As believers, our understanding of history, scriptures, and archaeology can shape our faith

I want to share an intriguing perspective on the Temple Mount in Jerusalem, an area of immense historical and religious significance. As believers, our understanding of history, scriptures, and archaeology can shape our faith in profound ways.

We’ve all seen images of the gleaming gold dome that crowns the Jerusalem landscape, known as the Dome of the Rock. Many believers associate this location with the site of the Jewish Temple. The narrative that has been handed down over the centuries paints this as the sacred location where the Temple once stood. But I believe we might need to reassess this traditional understanding.

Astonishingly, I propose that the Temple was never located where the Dome of the Rock now stands. Instead, I suggest that the 36-acre area known as the Temple Mount was, in fact, the site of the Roman Fortress Antonia. This idea might seem radical at first, but let’s journey together through the historical and scriptural evidence.

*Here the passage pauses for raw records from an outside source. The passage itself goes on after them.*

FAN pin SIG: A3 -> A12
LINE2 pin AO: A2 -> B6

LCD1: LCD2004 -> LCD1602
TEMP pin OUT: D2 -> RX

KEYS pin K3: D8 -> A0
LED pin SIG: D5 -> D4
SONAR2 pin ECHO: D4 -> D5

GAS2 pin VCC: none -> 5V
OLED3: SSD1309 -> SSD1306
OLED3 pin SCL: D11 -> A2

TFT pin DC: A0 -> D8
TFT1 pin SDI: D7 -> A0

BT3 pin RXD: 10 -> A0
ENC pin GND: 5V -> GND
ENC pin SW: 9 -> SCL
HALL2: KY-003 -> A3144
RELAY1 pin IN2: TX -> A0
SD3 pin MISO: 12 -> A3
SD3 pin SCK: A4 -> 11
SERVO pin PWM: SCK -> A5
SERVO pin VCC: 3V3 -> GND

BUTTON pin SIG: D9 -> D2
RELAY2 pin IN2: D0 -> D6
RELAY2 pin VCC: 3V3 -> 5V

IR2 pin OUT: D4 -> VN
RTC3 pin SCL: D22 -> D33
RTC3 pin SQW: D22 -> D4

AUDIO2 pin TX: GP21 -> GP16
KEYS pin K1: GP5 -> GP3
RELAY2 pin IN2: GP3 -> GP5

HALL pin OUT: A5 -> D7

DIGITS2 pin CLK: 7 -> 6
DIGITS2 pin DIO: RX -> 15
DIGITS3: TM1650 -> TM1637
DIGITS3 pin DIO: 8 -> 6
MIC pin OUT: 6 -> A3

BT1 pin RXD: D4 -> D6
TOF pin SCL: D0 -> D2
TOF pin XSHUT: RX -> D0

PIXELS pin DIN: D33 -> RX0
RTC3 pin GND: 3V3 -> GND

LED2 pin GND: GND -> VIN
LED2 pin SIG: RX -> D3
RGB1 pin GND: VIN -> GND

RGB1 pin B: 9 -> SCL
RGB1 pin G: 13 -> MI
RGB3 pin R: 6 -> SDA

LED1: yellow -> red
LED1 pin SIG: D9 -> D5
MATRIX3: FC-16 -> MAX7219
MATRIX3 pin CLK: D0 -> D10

Imagine, for a moment, the Western Wall in Jerusalem. Thousands of people approach this wall each day, praying fervently, their hopes and dreams folded into small pieces of paper tucked into the cracks between the stones. Many believe these stones embody the presence of God – that they are the remnants of the Temple’s foundation walls.

The religious significance of the Temple Mount isn’t exclusive to Jewish tradition. Islam, too, regards this site as the third holiest in the faith, following Mecca and Medina. Muslims believe that the prophet Muhammad ascended to heaven from this location on a horse named Buraq.

As we unravel this narrative, let’s ask ourselves: Is the traditional Temple Mount truly the correct location of the Temple?

The Gospel of Matthew (24:1-2) records a prophecy made by Jesus concerning the Temple: “Do you see all these things? Truly I tell you, not one stone here will be left on another; every one will be thrown down.” Yet, the Western Wall, believed to be a part of the Temple, still stands in contradiction to Jesus’s prophecy. Moreover, when the Temple was destroyed in 70 AD, the historian Josephus claimed that it was so thoroughly razed that no one would have known a Temple was ever there.

This biblical prophecy and historical account align with the words of the minor prophet Micah (Micah 3:12), who prophesied that Zion would be plowed like a field.

If we look closely at an old map of Jerusalem, we can spot an intriguing detail. The City of David lies 600 feet south of the Temple Mount. Within the boundaries of the City of David, you can clearly see terraced fields, fulfilling Micah’s prophecy – but there are no such fields on the Temple Mount.

Furthermore, the Roman historian Josephus described the tower of Antonia, the Roman fort in Jerusalem, as appearing to be comprised of several cities. During the Roman occupation, around 6,000 soldiers and an additional 4,000 support personnel were stationed in Jerusalem. The fort, therefore, needed to be large enough to accommodate all these people, with sufficient space for their daily activities, including barracks, officers’ quarters, courthouses, and stables. Interestingly, the size of a standard Roman fort aligns with the dimensions of the Temple Mount.

So where, then, was the Temple?

The Bible tells us in multiple passages that Zion – another name for the City of David – is where God dwells. Consider Psalm 132:13-14: “For the Lord has chosen Zion; He has desired it for His dwelling place.” And the fourth-century church father Eusebius confirmed: “The hill called Zion in Jerusalem, the building there that is to say the temple, the holy of Holies is in Zion.”

If we further examine the historical records and writings of scholars like Eusebius, the Temple’s location was nearly in the very center of the City of David. Within the heart of the City of David lies the Gihon Springs, a source of living water necessary for the priests to perform their religious duties.

Scripture repeatedly highlights Zion as the site of the Lord’s dwelling place. Psalm 20:2 implores, “May He send you help from the sanctuary, and strengthen you out of Zion.” In Psalm 65:1-4, the psalmist writes, “Praise awaits you, O God, in Zion… we shall be satisfied with the goodness of Your house, of Your holy temple.”

We also find compelling evidence in the Biblical account of Solomon’s construction of the Temple. According to 2 Chronicles 3:1, “Now Solomon began to build the house of the LORD at Jerusalem… at the place that David had prepared on the threshing floor of Ornan the Jebusite.”

The City of David, or Zion, was strategically located and coveted for its supply of water, at the junction of key trade routes. It was a natural fortress, like a stationary battleship in the heart of Judea. When David captured it, it was known as the Jebusite fortress; he renamed it the City of David and made it the dwelling place of God.

This exploration is not meant to cause division or discord but to provoke thought and remind us that sometimes, truth might be hidden in plain sight. As Jesus said in Matthew 11:25, “I thank you, Father, Lord of heaven and earth, because you have hidden these things from the wise and the intelligent and have revealed them to infants.” As we approach our faith with childlike wonder, we realize the Bible always has new truths to reveal.As believers, let us continuously seek God’s truth, always ready to question, learn, and grow in our understanding of our faith, its history, and its foundations.